# Try it:
From the tart recipe below, list every ingredient for the Rich Pie Pastry, with its amount.
Start of Passage to read
Prep 20 mins
Cook 25 mins
This recipe was copied from chowtime.com. The is the first time I made tarts, this is so easy to make and the best butter raisin pecan tart I ever had. The Pie Pastry ingredients make 45 to 48 tarts. The raisin pecan ingredients make 16 to 20 tarts.
Ingredients for making the Rich Pie Pastry
- 453.59 g shortening
- 1 egg
- 14.79 ml vinegar
- 4.92 ml baking powder
- 4.92 ml salt
- 946.36 ml all-purpose flour
Ingredients for making the Raisin Butter Tart
- 236.59 ml raisins
- 2 eggs
- 4.92 ml vanilla
- 236.59 ml brown sugar
- 59.14 ml butter (melted)
- maple syrup
- 236.59 ml pecans (optional)
- Instructions for making the Rich Pie Pastry. Firstl, put the dry ingredients together - flour, salt and baking powder in a big bowl. Mix the dry ingredients well with a whisk. Next, beat the egg in a measuring cup. Add vinegar and fill the measuring cup to the 3/4 cup mark with water. Add to the flour mixture and mix well. Finally, add in the shortening and mix with your hands until the dough comes together. The dough has to be chilled in the refrigerator for at least 20 minutes.This dough can also be frozen for later use.This dough recipe can be used to make pie, egg custard, chicken pot pie, etc. Roll out the pastry dough on a floured surface to 1/8 inches in thickness. Cut out the pastry using a 3 inches diameter cutting ring. Excess dough can be gathered together and roll out again. Line the muffin tins with the cut out pastry dough. The pastry dough should be evenly and gently pressed against the wall of the muffin tins.
- Instructions for making the Raisin Butter Tart. In a mixing bowl, mix together all the ingredients, i.e raisins, eggs, vanilla, brown sugar and melted butter.
End of Passage to read
Start of Records
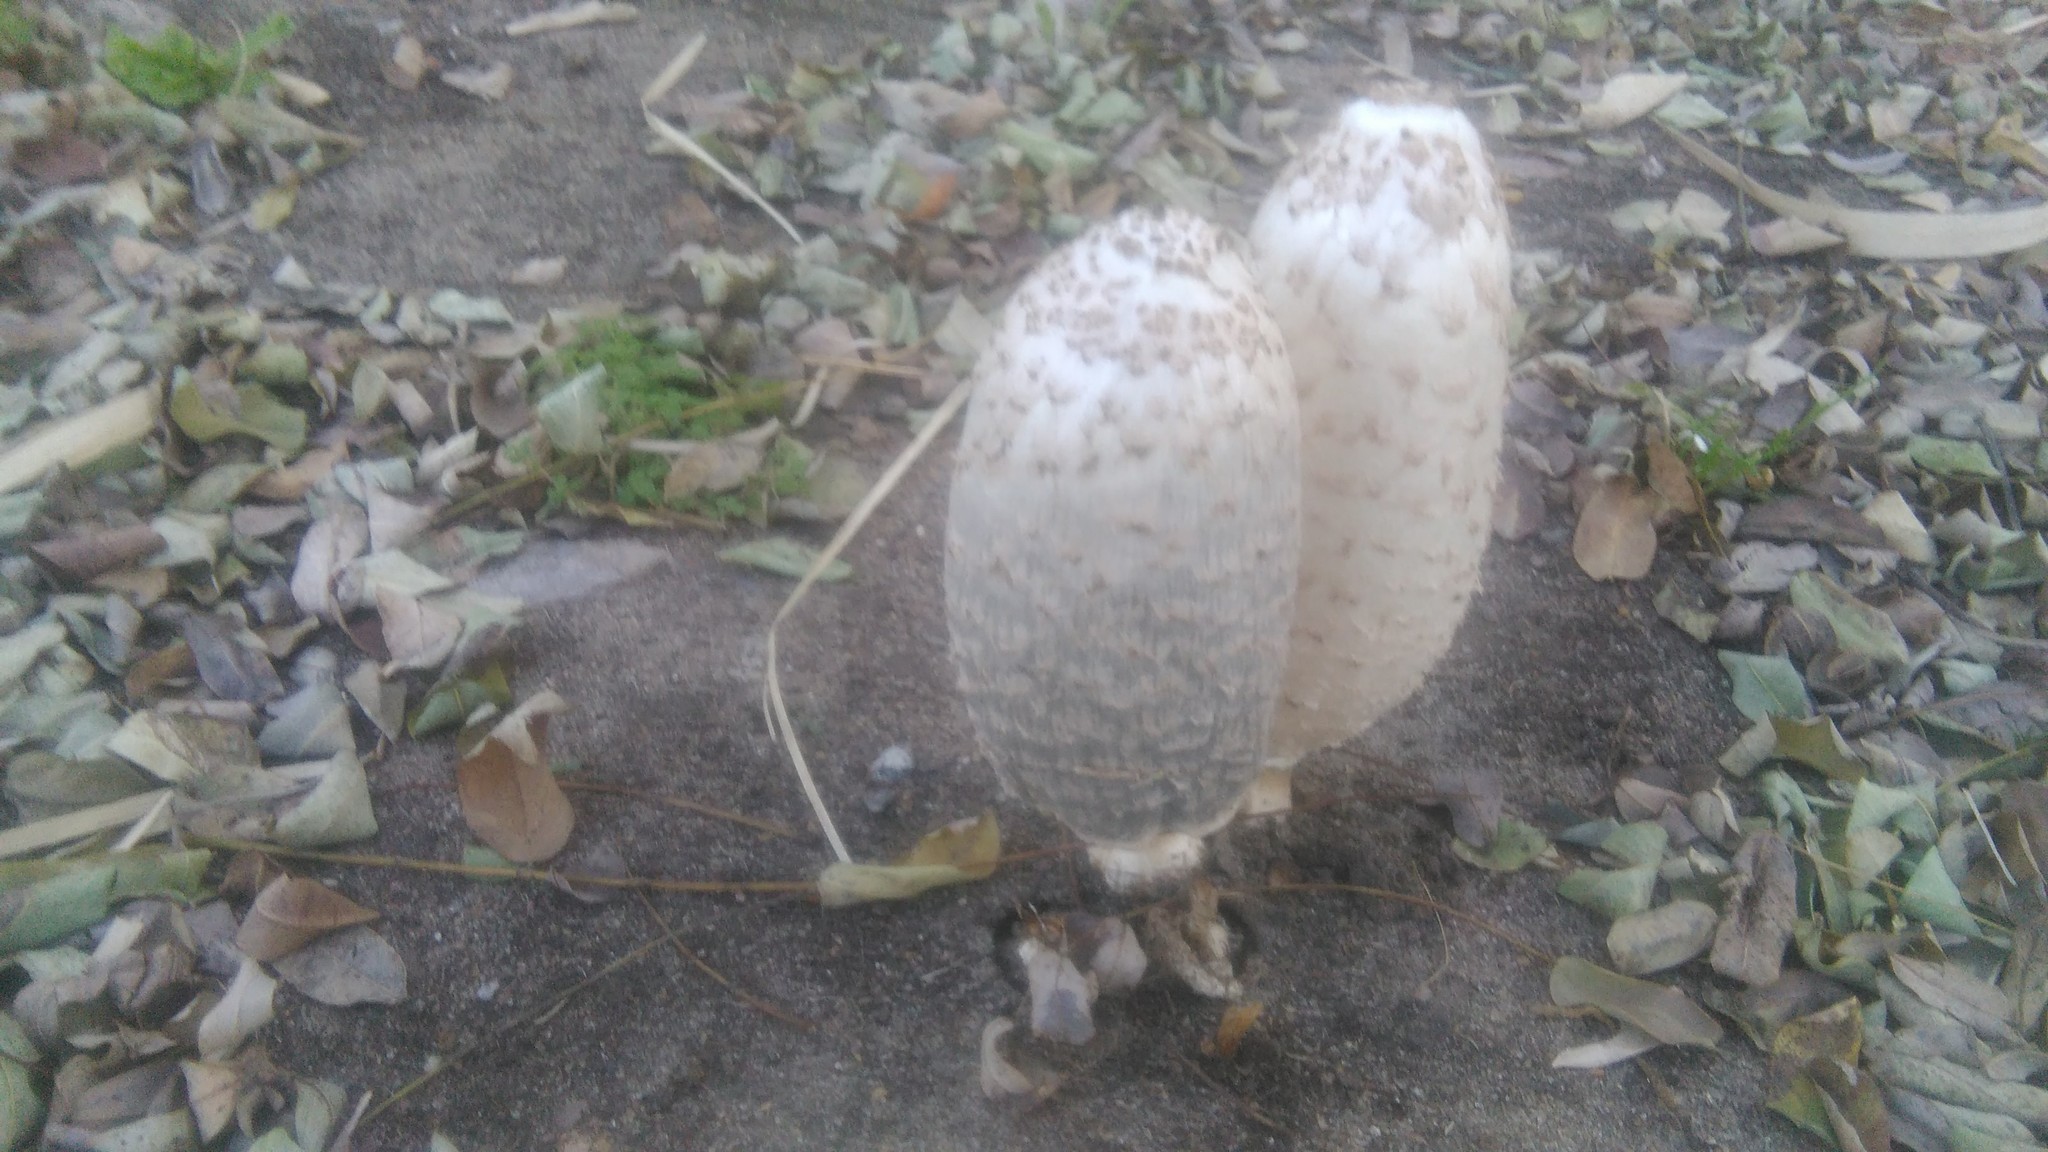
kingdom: Fungi
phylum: Basidiomycota
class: Agaricomycetes
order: Agaricales
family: Agaricaceae
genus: Coprinus
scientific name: Coprinus comatus
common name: Lawyer's wig
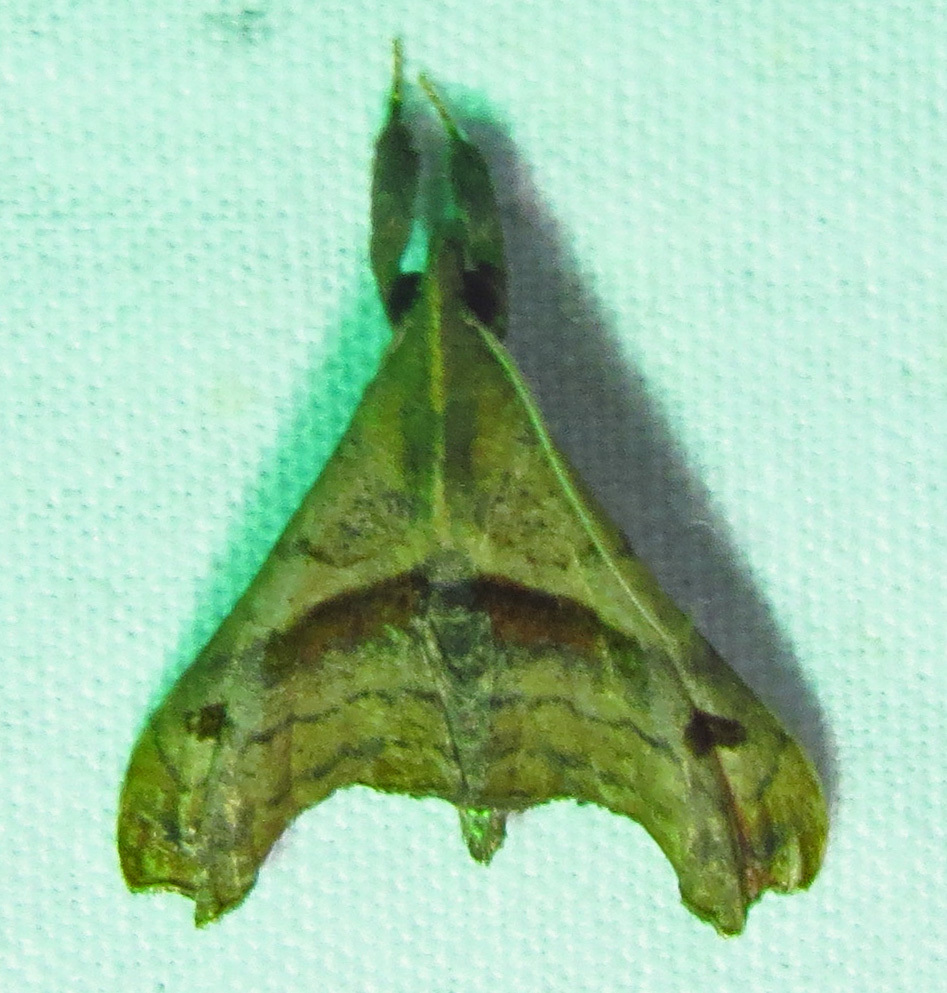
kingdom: Animalia
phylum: Arthropoda
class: Insecta
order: Lepidoptera
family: Erebidae
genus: Palthis
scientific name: Palthis angulalis
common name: Dark-spotted palthis moth
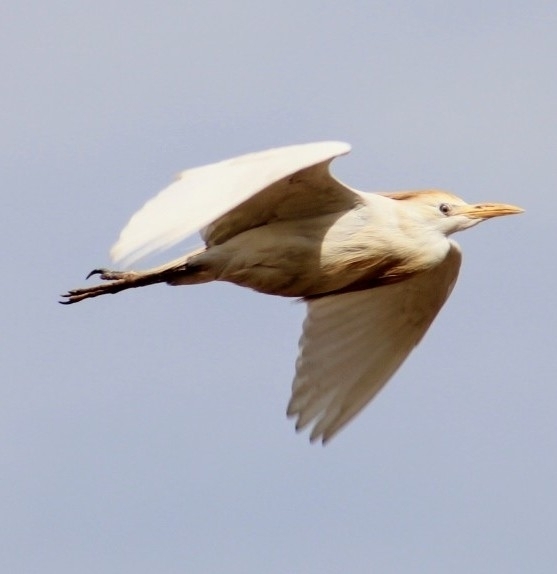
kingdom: Animalia
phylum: Chordata
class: Aves
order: Pelecaniformes
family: Ardeidae
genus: Bubulcus
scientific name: Bubulcus ibis
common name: Cattle egret
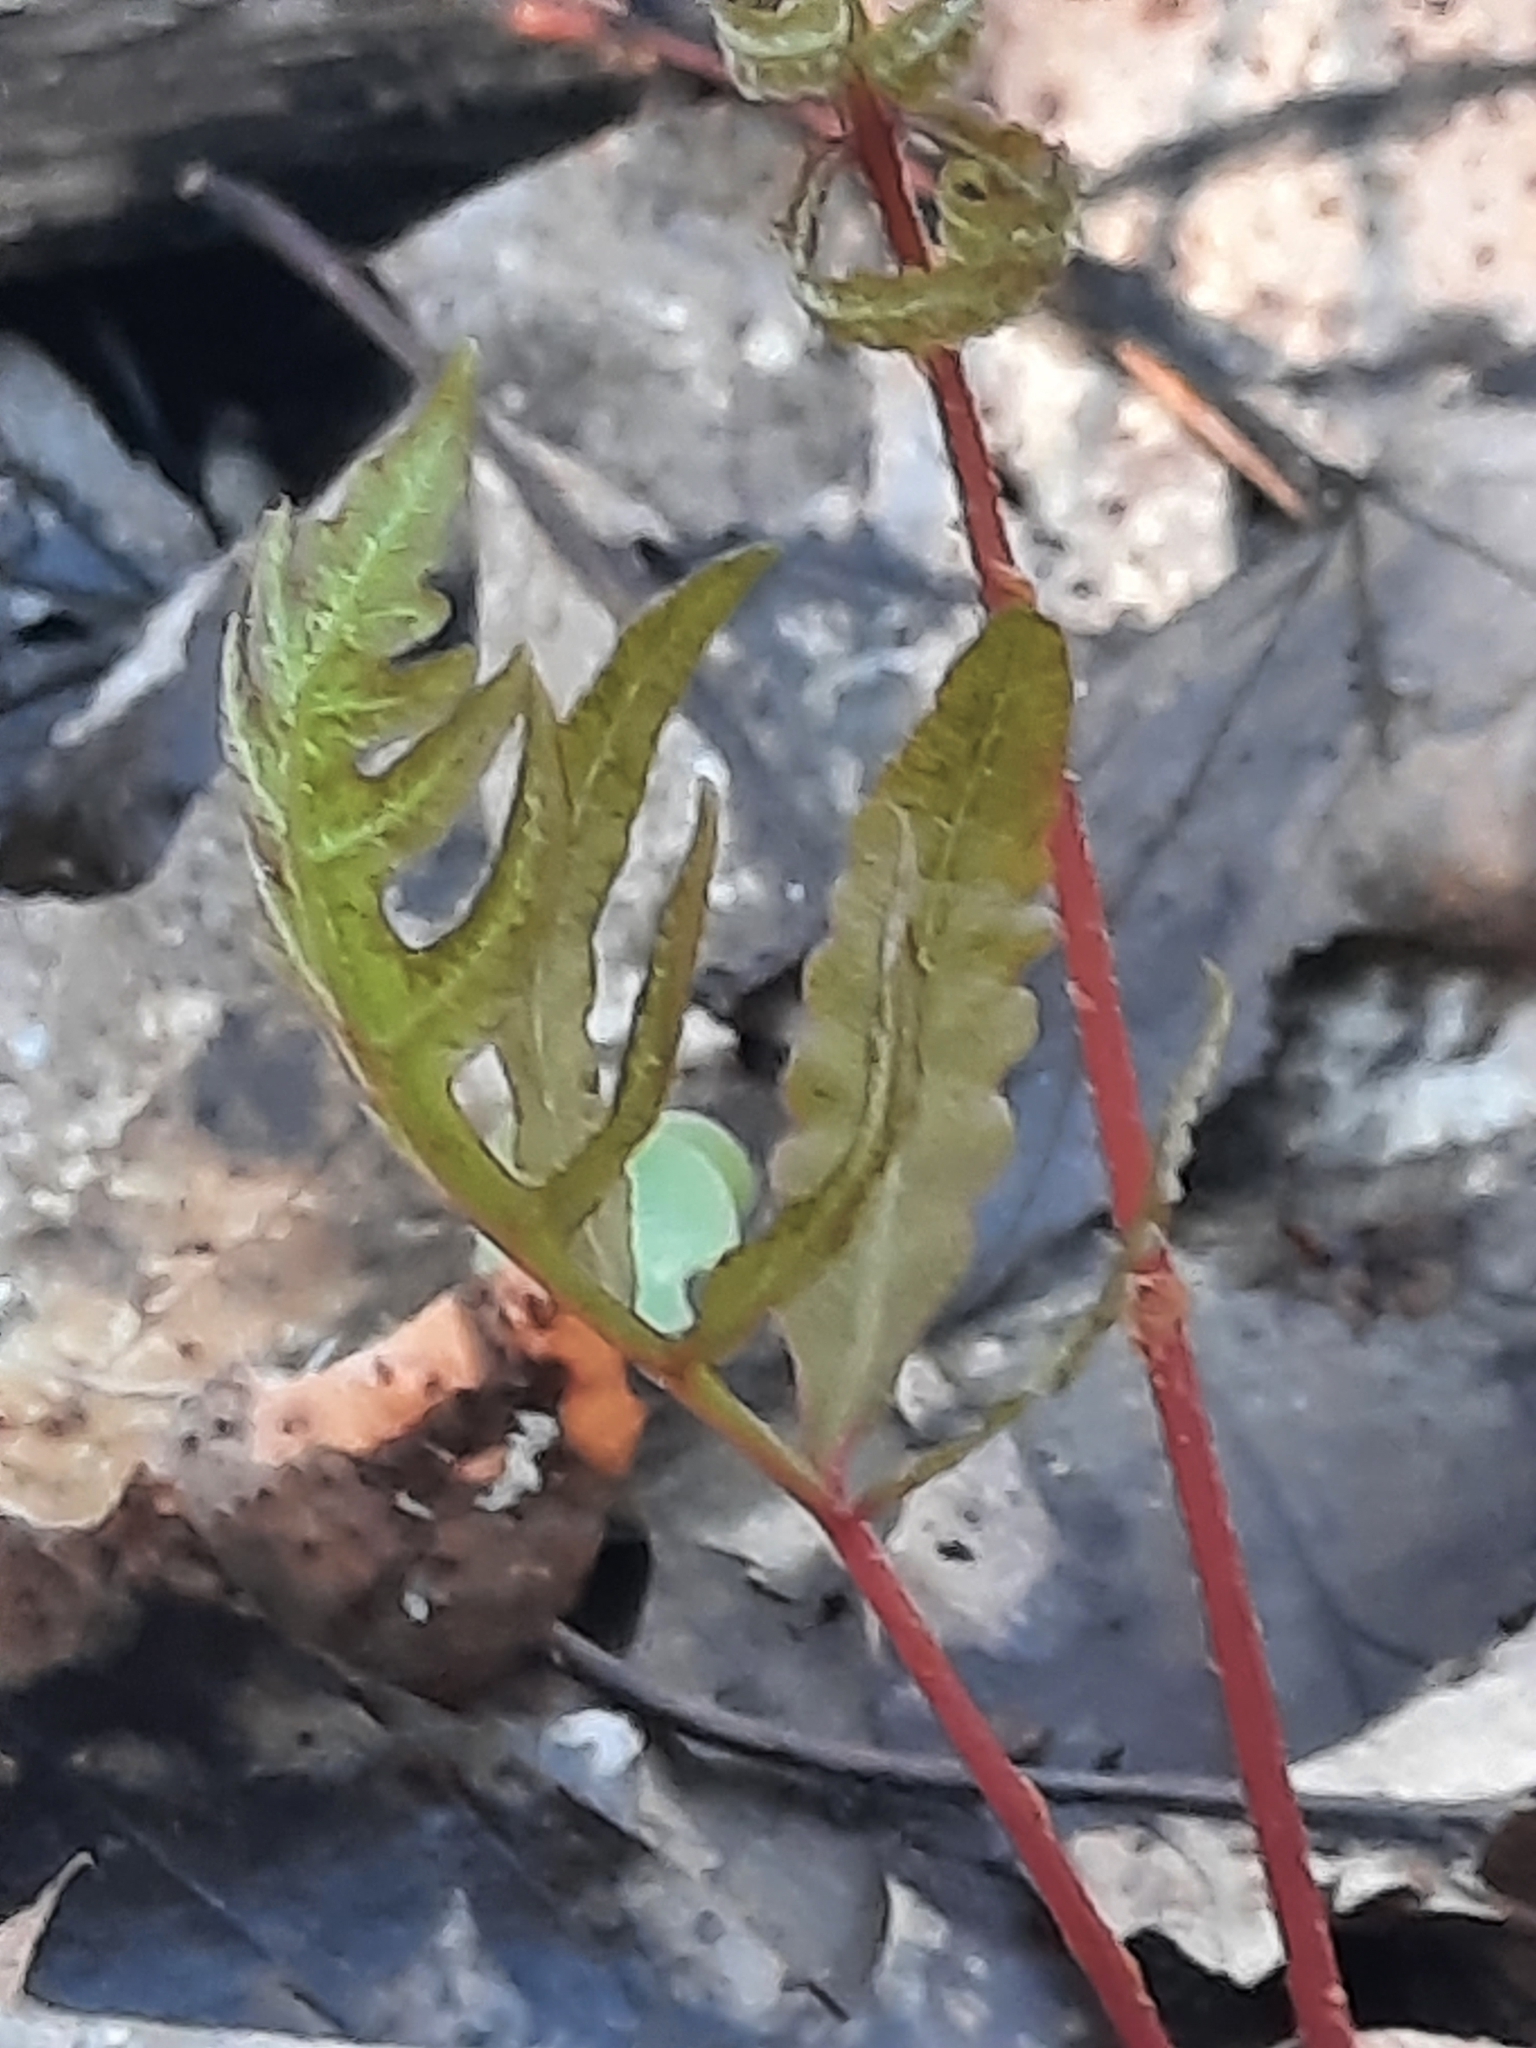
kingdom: Plantae
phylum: Tracheophyta
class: Polypodiopsida
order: Polypodiales
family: Onocleaceae
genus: Onoclea
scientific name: Onoclea sensibilis
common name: Sensitive fern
End of Records
# Solution to this exercise:
- 453.59 g shortening
- 1 egg
- 14.79 ml vinegar
- 4.92 ml baking powder
- 4.92 ml salt
- 946.36 ml all-purpose flour